Semicarta a Platón, catilinaria imprevista


           ¿QUIÉN como los poetas, Platón amigo, podría definir lo indefinible? ¿Quién apresar la frase exacta –sino un vate- que sintetice toda una prolija teoría de juicios plena de recovecos, obstáculos y zonas sombrías, de tránsito difícil y fin inalcanzable para esa gran pluralidad –“la masa” dijo Ortega- que formamos los despreciados por las musas? Acaso tu tiempo lento; tu tiempo de relojes de luna y de sol  -tiempo con tiempo de verdad- no necesitara de poetas porque vuestros días de luz de fuego eran largos y largas vuestras noches de luz de plata; pero mi siglo es distinto y carece de esa hora inmóvil que permite a los hombres pararse a meditar. Y sólo los poetas -¡Oh, Platón, divino, esto es casi un reproche para ti! –pueden hacerlo, ya que únicamente ellos, los amados de los dioses, usan el reloj de la hora singular que no conoce antes ni después, ni minutos, ni segundos, ni ritmo, ni medida. Los poetas nacen y anclan, como navíos en el puerto del tiempo de Dios. La Eternidad. Y tal es la causa de que ellos, aunque también hombres al fin, por su mayor proximidad a lo divino, intuyendo y descifrando la Verdad, capten la dimensión del error que los bípedos comunes no pueden percibir y por ello repudian al resto de los mortales que tan sólo se alimentan de tierra y a la tierra sirven de pasto en inacabable y recíproco banquete, macabro, sin pensar, más allá ni más arriba del nivel en que se halla situado su voraz aparato digestivo. Los hombres comen tierra y la tierra se alimenta de carne. Y todo es tierra en definitiva. Y esto lo saben los poetas y por ello desprecian toda especie de aves que, teniendo alas, sólo saben volar a ras de suelo.

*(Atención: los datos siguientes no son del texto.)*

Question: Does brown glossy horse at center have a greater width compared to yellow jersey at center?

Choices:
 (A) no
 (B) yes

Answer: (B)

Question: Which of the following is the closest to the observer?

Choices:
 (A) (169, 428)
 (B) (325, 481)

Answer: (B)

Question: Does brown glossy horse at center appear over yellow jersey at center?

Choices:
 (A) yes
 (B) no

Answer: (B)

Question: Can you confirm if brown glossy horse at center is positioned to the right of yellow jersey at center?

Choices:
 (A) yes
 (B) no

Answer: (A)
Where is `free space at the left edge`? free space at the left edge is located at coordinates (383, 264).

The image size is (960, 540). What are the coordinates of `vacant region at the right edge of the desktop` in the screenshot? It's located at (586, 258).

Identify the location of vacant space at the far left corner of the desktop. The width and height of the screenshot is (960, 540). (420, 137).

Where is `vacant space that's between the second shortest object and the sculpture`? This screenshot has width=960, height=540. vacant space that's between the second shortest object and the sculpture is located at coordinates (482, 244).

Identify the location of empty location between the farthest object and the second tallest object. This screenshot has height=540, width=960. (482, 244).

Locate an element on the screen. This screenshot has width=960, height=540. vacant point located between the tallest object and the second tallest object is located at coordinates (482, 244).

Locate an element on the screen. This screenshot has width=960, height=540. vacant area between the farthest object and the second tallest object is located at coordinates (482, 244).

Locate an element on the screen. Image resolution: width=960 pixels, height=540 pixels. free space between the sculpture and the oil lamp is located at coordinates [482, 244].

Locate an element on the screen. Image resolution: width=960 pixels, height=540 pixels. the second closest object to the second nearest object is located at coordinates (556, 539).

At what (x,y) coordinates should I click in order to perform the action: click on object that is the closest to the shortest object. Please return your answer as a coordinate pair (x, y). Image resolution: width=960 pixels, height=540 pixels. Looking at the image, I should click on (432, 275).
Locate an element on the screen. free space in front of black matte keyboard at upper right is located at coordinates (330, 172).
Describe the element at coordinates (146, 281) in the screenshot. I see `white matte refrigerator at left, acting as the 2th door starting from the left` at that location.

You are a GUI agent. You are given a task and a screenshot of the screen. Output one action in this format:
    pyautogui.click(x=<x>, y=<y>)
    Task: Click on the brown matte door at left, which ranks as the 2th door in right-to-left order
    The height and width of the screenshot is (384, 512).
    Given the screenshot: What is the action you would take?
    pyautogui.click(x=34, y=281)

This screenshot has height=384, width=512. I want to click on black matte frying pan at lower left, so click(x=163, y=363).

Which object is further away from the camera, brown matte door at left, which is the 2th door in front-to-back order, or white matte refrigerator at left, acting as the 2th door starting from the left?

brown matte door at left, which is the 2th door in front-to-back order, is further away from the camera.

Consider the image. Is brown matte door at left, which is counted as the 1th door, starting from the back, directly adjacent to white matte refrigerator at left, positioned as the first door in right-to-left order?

            Tu república, Platón amigo, no precisaba de poetas, según tú; pero las nuestras sí que necesitan, lo mismo que yo hube de recurrir a uno para robarle este título no presentido por científicos ni filósofos, pues aquéllos, idólatras de la fórmula, ignoran la carne y la sangre y el alma; y éstos, peregrinos de sofismas muertos, desconocen el palpitar del corazón que sufre. He aquí por qué solamente un poeta –pies en el suelo, cabeza en el cielo- puede dar la medida de la hora que corre y definir de plano el gran defecto del tiempo presente.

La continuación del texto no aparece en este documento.